Graphic novel researcher: ‘Australian publishers are hungry for titles’

Graphic novel researcher: ‘Australian publishers are hungry for titles’

21 February, 2023

Sophie Splatt, an editor of books for children and young adults at Allen & Unwin for the past decade, is the Australian Publishers Association’s (APA) 2023 Beatrice Davis Editorial Fellow. Her research project will take her to the US and Canada to meet with graphic novel publishers, editors, agents and creators for her research project ‘Graphic novels: Can we grow them at home?’ Here, she outlines the graphic novel market in Australia, what publishers are looking to acquire and some titles to look out for.

The subject of your Beatrice Davis fellowship is ‘Graphic novels: Can we grow them at home?’ How would you sum up the current state of graphic novel publishing in Australia?

While sales of children’s graphic novels are experiencing long-term growth in our market, local creators are not benefiting from these strong results as content generated overseas consistently holds sway. Why is this, when Australian creators often top the bestseller lists across all other children’s categories? Clearly we need to do better as an industry in this growth area.

Have you worked on many graphic novels, what led you to this project subject?

With this rising demand comes untapped opportunity. But when it comes to editing graphic novels I do feel that I’m wading into somewhat uncharted territory—and I imagine other Australian editors and publishers, who work on graphic novels here and there, may feel the same way. I’m hoping my research project can fill those knowledge gaps.

Are Australian publishers looking to acquire graphic novels from overseas? If so, what are they looking for?

Australian publishers are hungry for titles in this category, and in particular I’d say they are seeking out titles that would have strong commercial potential in the Australian market—titles similar to Kayla Miller’s Click series or those by Raina Telgemeier. Of course there are always the unexpected titles too—those that are exceptional in some other way that you didn’t even realise you were looking for until you find yourself reading it.

What are some local graphic novels you would pitch to overseas publishers?

I’m a big fan of The Super Adventures Of Ollie And Bea series (Allen & Unwin) by the very talented Renée Treml. These sweet and gentle stories about an owl and a bunny who are best friends are the perfect pun-packed introduction to graphic novels for young readers (ages 4–7). I dived right into coming-of-age story Stars in Their Eyes (Fremantle Press; ages 12+) by Jessica Walton and Aśka and chuckled along until the very last page. I loved that accessibility, diversity and inclusivity were at the forefront of this fresh and witty narrative.
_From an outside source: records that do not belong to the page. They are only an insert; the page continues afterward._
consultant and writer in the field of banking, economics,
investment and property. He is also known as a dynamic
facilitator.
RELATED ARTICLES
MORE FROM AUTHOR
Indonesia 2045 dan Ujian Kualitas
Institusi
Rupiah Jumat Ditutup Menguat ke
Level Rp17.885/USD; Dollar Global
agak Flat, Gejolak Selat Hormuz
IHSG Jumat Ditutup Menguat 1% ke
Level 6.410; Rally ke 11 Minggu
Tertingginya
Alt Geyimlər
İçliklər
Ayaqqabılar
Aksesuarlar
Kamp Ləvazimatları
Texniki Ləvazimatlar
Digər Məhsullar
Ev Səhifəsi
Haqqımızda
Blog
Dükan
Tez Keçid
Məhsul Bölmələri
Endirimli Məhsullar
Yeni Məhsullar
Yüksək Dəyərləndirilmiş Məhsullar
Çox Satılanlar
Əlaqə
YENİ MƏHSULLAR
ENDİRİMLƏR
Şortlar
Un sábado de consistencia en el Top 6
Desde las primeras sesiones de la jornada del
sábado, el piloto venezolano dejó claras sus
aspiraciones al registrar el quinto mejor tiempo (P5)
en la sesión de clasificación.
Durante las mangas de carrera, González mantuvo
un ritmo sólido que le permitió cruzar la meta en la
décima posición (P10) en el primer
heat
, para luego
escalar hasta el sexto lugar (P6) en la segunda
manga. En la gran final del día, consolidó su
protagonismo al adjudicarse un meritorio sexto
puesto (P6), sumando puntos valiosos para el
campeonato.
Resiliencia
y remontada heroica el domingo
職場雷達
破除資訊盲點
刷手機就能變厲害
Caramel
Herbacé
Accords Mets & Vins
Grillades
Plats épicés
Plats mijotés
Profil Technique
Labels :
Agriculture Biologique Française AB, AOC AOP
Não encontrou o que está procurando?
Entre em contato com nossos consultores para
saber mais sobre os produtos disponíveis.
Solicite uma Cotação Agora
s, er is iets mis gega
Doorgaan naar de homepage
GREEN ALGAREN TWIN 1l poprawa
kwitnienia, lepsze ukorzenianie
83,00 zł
This is the kind of Australian content that I’d love to see more of! I couldn’t go past Safdar Ahmed’s award-winning debut Still Alive (Twelve Panels Press), which tells stories from Australia’s immigration detention system. This powerful nonfiction book is a fantastic example of how graphic novels can interweave multiple modes of storytelling and genres—in this case, journalism, history and autobiography—and in doing so engage a different type of young reader (ages 15+) in complex topics.

Acknowledging that you haven’t yet carried out your research, what would you say are the current barriers to more graphic novels being produced or published locally?

Graphic novels can be labour intensive for publishers, and costly to print and produce. Given rising costs across the board, this will continue to be a major barrier. The market in Australia is obviously much smaller than, say, in the US, and a consequence of this is lower advances and print runs—basically it’s harder for most local creators to take the time needed to develop and produce graphic novels as it’s not financially lucrative for them to publish into our market. Compounding all this is the stiff competition from overseas titles that are heavily marketed and publicised—how can local publishing compete with a series like Heartstopper that has a Netflix adaptation that’s an international sensation?

What do you hope to learn from your research project?

I really want to get into the nuts-and-bolts of how to make graphic novels. I hope I’ll learn current best practices to enrich my editorial skills and processes in this area and that I come away from the project with a deep understanding of how to successfully publish in this category. I truly do believe that as an industry, the more we learn, the better books we make. I’m keen to widely share my learnings, and I’d love to see the graphic novel genre thrive in Australia with a wealth of local content!

Sophie Splatt is the 2023 Beatrice Davis Editorial Fellow. She’s worked as an editor of books for children and young adults at Allen & Unwin for the last decade. She has been a recipient of the May Gibbs Children’s Literature Trust mentorship, an APA publishing internship, and was selected for the 2018 Australia Council Seagull School of Publishing residency in India, and the APA’s 2022 Residential Editorial Publishers program.